The safest default order when doing your first NLP project

A safer order is usually:

1. First clarify what the task is
2. Write a lightweight baseline preprocessing pipeline
3. Check what information is being removed
4. Then decide whether to add more rules

This is usually clearer than piling on a lot of regexes and rules from the start.

---

Evidence to Keep

Keep this page’s proof of learning as a small evidence card:

Raw Text

original examples before cleaning or tokenization

Processed Text

cleaned text, tokens, normalization notes, and removed items

Task Boundary

classification, extraction, retrieval, generation, or QA output

Failure Check

lost meaning, bad token split, language issue, or ambiguous label

Expected Output

before/after text samples plus token or representation output

Common beginner mistakes

Thinking more preprocessing means more advanced

Not true. If you remove too much information, performance may get worse.

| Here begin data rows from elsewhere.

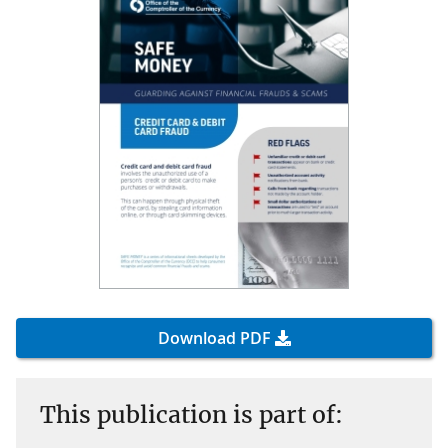
Download PDF
This publication is part of: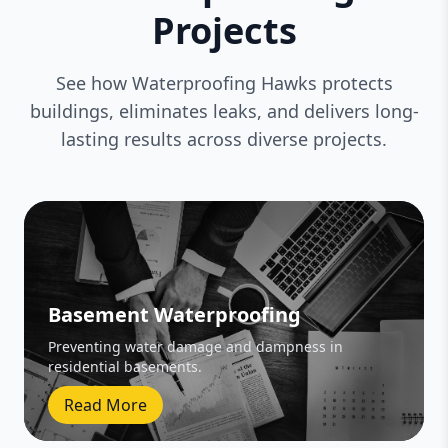
Projects
See how Waterproofing Hawks protects
buildings, eliminates leaks, and delivers long-
lasting results across diverse projects.
Basement Waterproofing
Preventing water damage and dampness in
residential basements.
Read More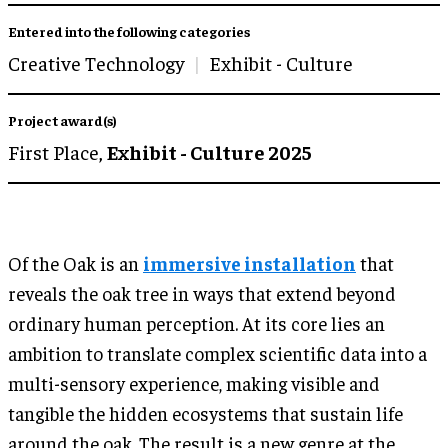
Entered into the following categories
Creative Technology
Exhibit - Culture
Project award(s)
First Place,
Exhibit - Culture 2025
Of the Oak is an
immersive installation
that
reveals the oak tree in ways that extend beyond
ordinary human perception. At its core lies an
ambition to translate complex scientific data into a
multi-sensory experience, making visible and
tangible the hidden ecosystems that sustain life
around the oak. The result is a new genre at the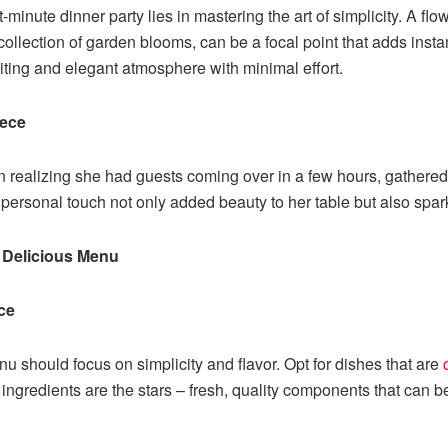
t-minute dinner party lies in mastering the art of simplicity. A f
ollection of garden blooms, can be a focal point that adds instan
iting and elegant atmosphere with minimal effort.
iece
on realizing she had guests coming over in a few hours, gathere
, personal touch not only added beauty to her table but also sp
d Delicious Menu
ce
u should focus on simplicity and flavor. Opt for dishes that are
 ingredients are the stars – fresh, quality components that can b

Using the same rule set for every task

Text classification, retrieval, NER, and RAG often need different preprocessing strategies.

Using split() directly for Chinese

In many tasks, that is usually not enough.

If you turn this into a project, what is most worth showing?

What is most worth showing is usually not:

• how many regexes you used

But rather:

1. What the raw text looks like
2. What the processed text looks like
3. What information was kept
4. What information was removed
5. Why this processing is suitable for the current task

This makes it easier for others to see that:

• you understand the task requirements
• you are not just mechanically cleaning text

---

Summary

The most important thing in text preprocessing is not “cleaning it thoroughly,” but:

Organize text into a form that is more suitable for the current model based on the task.

In the next section, we will keep moving forward and solve another key problem:

How do we represent text as numbers?

What you should take away from this section

• Text preprocessing is not a fixed template, but a task-driven choice
• The information you remove and the information you keep are equally important
• When doing your first project, a lightweight baseline is usually more reliable than heavy cleaning

---

Exercises

1. Add a number-replacement rule to preprocess() so that all numbers are replaced with <num>.
2. Add not to the stopwords list, then observe what problem appears in sentiment sentences.
3. Find 5 short reviews yourself, run preprocessing on them, and see what information is kept and what is removed.
4. Think about this: in an NER scenario, why might lowercasing be harmful?

Reference implementation and walkthrough

1. A number rule can replace digit spans with <num>, but keep a before/after example because dates, prices, and IDs may need different handling.
2. Adding not to stopwords often damages sentiment because not good and good become too similar after cleaning.
3. For your five reviews, compare raw text, cleaned text, and tokens. The best observation is not “shorter is better,” but whether useful evidence survived.
4. Lowercasing can harm NER because names, product codes, acronyms, and places often use capitalization as evidence.